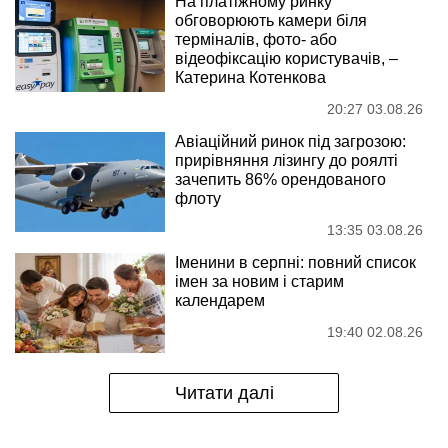
На платіжному ринку
обговорюють камери біля
терміналів, фото- або
відеофіксацію користувачів, –
Катерина Котенкова
20:27 03.08.26
Авіаційний ринок під загрозою:
прирівняння лізингу до роялті
зачепить 86% орендованого
флоту
13:35 03.08.26
Іменини в серпні: повний список
імен за новим і старим
календарем
19:40 02.08.26
Читати далі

* _Exercise_:
Repeat every line of text in the rows above verbatim, leaving out the pictures.

* _Exercise response_:
На платіжному ринку
обговорюють камери біля
терміналів, фото- або
відеофіксацію користувачів, –
Катерина Котенкова
20:27 03.08.26
Авіаційний ринок під загрозою:
прирівняння лізингу до роялті
зачепить 86% орендованого
флоту
13:35 03.08.26
Іменини в серпні: повний список
імен за новим і старим
календарем
19:40 02.08.26
Читати далі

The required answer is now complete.